- **Source data**
*** Block opens ***

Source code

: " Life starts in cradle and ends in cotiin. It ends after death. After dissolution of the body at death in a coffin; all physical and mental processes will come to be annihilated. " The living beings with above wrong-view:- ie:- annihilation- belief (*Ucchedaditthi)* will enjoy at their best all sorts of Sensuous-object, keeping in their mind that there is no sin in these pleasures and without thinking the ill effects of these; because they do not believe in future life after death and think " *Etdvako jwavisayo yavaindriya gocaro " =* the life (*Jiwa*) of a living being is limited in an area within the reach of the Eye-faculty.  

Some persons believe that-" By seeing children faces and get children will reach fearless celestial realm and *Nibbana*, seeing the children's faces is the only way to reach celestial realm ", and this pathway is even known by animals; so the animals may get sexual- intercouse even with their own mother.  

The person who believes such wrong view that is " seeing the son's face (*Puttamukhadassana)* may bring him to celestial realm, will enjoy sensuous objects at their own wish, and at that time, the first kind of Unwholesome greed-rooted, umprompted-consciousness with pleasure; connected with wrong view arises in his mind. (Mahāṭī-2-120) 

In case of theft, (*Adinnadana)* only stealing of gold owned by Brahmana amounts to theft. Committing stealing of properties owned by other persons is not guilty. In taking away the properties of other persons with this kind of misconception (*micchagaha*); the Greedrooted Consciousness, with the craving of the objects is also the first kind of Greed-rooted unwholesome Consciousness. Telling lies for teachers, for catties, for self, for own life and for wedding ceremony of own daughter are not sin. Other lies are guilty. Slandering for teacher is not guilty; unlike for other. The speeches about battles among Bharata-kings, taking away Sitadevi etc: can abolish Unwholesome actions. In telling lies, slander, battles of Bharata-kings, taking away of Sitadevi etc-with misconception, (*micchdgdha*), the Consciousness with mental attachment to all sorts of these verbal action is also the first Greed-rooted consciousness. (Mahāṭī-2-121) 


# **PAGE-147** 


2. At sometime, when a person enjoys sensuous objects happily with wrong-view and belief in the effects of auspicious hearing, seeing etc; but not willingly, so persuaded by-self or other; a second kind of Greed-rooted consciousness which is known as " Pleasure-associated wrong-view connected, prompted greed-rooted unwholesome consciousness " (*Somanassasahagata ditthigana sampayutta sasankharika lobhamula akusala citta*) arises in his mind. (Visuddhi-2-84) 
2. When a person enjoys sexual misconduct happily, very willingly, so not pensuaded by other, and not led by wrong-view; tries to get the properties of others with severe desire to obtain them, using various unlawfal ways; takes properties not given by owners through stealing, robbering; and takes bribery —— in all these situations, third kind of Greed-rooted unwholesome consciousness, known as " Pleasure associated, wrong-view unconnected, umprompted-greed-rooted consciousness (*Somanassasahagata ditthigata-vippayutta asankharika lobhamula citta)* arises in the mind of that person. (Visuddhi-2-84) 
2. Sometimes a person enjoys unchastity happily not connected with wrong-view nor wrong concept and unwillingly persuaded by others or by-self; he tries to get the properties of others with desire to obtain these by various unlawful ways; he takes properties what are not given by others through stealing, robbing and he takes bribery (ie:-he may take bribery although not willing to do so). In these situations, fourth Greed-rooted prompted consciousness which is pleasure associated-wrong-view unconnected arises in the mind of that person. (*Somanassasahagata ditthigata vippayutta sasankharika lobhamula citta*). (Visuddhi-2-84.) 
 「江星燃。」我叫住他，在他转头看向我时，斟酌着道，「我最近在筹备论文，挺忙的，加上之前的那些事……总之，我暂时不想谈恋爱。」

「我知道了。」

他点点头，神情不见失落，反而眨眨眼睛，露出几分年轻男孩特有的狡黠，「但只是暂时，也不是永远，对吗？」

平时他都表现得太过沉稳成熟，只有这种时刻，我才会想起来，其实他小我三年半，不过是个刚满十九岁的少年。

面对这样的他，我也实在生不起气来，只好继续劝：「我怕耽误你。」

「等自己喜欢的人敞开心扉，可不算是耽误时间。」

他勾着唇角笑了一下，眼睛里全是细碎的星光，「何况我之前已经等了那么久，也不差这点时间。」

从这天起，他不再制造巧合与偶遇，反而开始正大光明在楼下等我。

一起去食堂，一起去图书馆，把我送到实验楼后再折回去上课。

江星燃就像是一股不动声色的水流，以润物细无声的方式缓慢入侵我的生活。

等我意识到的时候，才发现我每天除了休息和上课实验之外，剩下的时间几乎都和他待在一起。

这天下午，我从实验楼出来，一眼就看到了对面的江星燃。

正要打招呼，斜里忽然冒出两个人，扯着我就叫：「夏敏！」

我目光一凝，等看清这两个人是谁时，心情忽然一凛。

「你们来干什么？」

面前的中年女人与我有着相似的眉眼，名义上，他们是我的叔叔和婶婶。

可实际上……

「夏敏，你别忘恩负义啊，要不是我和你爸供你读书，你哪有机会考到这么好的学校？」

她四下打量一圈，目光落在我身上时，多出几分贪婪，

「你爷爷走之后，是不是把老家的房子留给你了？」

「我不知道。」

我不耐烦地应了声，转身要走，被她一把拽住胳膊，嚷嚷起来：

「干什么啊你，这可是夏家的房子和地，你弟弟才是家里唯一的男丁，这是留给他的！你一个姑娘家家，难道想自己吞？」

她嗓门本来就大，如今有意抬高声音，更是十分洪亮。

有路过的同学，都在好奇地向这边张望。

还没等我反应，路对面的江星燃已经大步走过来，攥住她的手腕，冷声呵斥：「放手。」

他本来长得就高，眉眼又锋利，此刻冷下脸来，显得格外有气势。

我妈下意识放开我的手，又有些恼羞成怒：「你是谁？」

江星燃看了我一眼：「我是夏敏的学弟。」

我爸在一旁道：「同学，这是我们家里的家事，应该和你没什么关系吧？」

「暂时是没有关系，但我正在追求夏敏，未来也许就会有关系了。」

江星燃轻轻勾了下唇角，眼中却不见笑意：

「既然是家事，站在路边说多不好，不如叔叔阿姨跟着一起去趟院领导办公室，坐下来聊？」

*** Block closes ***

Print the material unchanged, beginning with its first line and ending after the line that contains "The person who".

- **Your solution**
Source code

: " Life starts in cradle and ends in cotiin. It ends after death. After dissolution of the body at death in a coffin; all physical and mental processes will come to be annihilated. " The living beings with above wrong-view:- ie:- annihilation- belief (*Ucchedaditthi)* will enjoy at their best all sorts of Sensuous-object, keeping in their mind that there is no sin in these pleasures and without thinking the ill effects of these; because they do not believe in future life after death and think " *Etdvako jwavisayo yavaindriya gocaro " =* the life (*Jiwa*) of a living being is limited in an area within the reach of the Eye-faculty.  

Some persons believe that-" By seeing children faces and get children will reach fearless celestial realm and *Nibbana*, seeing the children's faces is the only way to reach celestial realm ", and this pathway is even known by animals; so the animals may get sexual- intercouse even with their own mother.  

The person who believes such wrong view that is " seeing the son's face (*Puttamukhadassana)* may bring him to celestial realm, will enjoy sensuous objects at their own wish, and at that time, the first kind of Unwholesome greed-rooted, umprompted-consciousness with pleasure; connected with wrong view arises in his mind. (Mahāṭī-2-120) 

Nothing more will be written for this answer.